## **My capstone project 1**:
Title: "Cyclistic"  
Author: "HoangHuong"  
Date: "2023-11-20"  

## **Scenario**:
##### **Cyclistic program** :  
* Bike-share program (5,824 bicycle, 692 docking stations)  
* Offering **reclining bikes, hand tricycles, and cargo bikes** (30% use them to commute to work each day)  
* Pricing plan: **single-ride passes,full-day passes,annual memberships**


### **Report**
1. A clear statement of the business task
2. Data sources: <https://divvy-tripdata.s3.amazonaws.com/index.html>
3. Documentation of any cleaning or manipulation of data
4. A summary of your analysis
5. Supporting visualizations and key findings
6. Your top three recommendations based on your analysis

---
**ASK**  
  
*1.What is the problem you are trying to solve?*  
  * Casual riders vs annual members  
  * Why casual riders would buy a membership  
  * How digital media could affecting their marketing tactic(influencing casual riders to become annual membership)  
  * Convert casual riders into annual members  

*2.How can your insights drive business decisions?* 
**Key tasks**
Identify the business task
Consider key stakeholders
**Deliverable**
A clear statement of the business task|



# BUSINESS TASKS
1. Gain insights about Bike-share program. From how casual and anual members obtain some differs to how they may acts differently in kind of benefiting from mambership program. Draw conclusion about how to convert casual riders to annual members and benefits from it.  
2. Stakeholders:
* Founder
* Marketing team
* Business analytics team

# DATA SOURCE
Data sources at: https://divvy-tripdata.s3.amazonaws.com/index.html  
Data was collected over years and quite big. In this scenario, I choose to work with data source in 2023 only.  

**DATASET OVERVIEW**
* Dataset include informations like : dimension variables like **id, start and end coordinates, station name, ridable type...** , measurement varibales : **id count**
* 12 months of data make up : 215 MB ; at least 100.000 rows in each month data ( at most is over 700.000 unique value in June, July and August)  


**DATASET LIMITATION**
* Missing values: about 15% missing value of column **start and end station id, station name**  
* Over years analysis is limitation cause of data range in 1 years.  
* Running big data takes time.
* Database limit to some information, other infor needed for further bussiness analysis such as ride charge, each type of user type fee...

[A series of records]
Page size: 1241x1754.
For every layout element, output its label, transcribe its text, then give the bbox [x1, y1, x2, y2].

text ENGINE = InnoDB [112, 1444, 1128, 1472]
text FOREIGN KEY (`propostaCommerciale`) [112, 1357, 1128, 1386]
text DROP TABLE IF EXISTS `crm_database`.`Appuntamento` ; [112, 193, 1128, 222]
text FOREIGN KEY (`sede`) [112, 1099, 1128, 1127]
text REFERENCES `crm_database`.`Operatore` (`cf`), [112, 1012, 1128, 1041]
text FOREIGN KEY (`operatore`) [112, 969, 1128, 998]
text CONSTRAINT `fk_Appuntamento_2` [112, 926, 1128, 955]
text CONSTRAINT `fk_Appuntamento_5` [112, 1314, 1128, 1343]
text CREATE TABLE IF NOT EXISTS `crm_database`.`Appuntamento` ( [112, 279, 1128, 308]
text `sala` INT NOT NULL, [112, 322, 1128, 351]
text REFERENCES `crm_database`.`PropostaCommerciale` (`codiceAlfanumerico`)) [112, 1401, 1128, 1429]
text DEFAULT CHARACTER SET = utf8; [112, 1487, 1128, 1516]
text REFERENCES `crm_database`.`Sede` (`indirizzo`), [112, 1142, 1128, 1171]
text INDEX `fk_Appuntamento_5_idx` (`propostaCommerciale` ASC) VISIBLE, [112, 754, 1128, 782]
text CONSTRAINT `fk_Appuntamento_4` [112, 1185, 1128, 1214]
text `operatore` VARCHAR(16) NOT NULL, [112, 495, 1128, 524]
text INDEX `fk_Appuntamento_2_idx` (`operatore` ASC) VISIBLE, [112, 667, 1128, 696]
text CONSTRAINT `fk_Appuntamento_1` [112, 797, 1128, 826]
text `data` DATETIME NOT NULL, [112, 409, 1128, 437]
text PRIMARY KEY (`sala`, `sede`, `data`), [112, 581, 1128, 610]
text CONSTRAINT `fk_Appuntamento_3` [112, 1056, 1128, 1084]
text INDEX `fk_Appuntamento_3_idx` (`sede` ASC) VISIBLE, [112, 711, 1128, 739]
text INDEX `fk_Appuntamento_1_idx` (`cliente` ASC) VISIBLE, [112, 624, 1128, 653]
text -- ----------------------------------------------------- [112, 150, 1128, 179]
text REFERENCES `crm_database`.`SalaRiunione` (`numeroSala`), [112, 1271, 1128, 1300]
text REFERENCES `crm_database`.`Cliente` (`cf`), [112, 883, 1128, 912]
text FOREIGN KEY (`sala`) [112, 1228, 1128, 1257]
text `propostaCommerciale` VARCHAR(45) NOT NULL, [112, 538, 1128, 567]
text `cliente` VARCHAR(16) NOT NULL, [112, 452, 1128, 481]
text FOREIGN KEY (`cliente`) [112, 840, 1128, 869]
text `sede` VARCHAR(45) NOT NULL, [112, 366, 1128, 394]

- REQUEST 1
Reproduce the passage of the Cyclistic project write-up starting with "# DATA SOURCE" and going on through "July and August)", substituting "2022" for "2023".
- REQUEST 2
List every stakeholder named in the Cyclistic project write-up.
This material has no connection to the Cyclistic project write-up.

- SOLUTION 1
# DATA SOURCE
Data sources at: https://divvy-tripdata.s3.amazonaws.com/index.html  
Data was collected over years and quite big. In this scenario, I choose to work with data source in 2022 only.  

**DATASET OVERVIEW**
* Dataset include informations like : dimension variables like **id, start and end coordinates, station name, ridable type...** , measurement varibales : **id count**
* 12 months of data make up : 215 MB ; at least 100.000 rows in each month data ( at most is over 700.000 unique value in June, July and August)

- SOLUTION 2
Founder
Marketing team
Business analytics team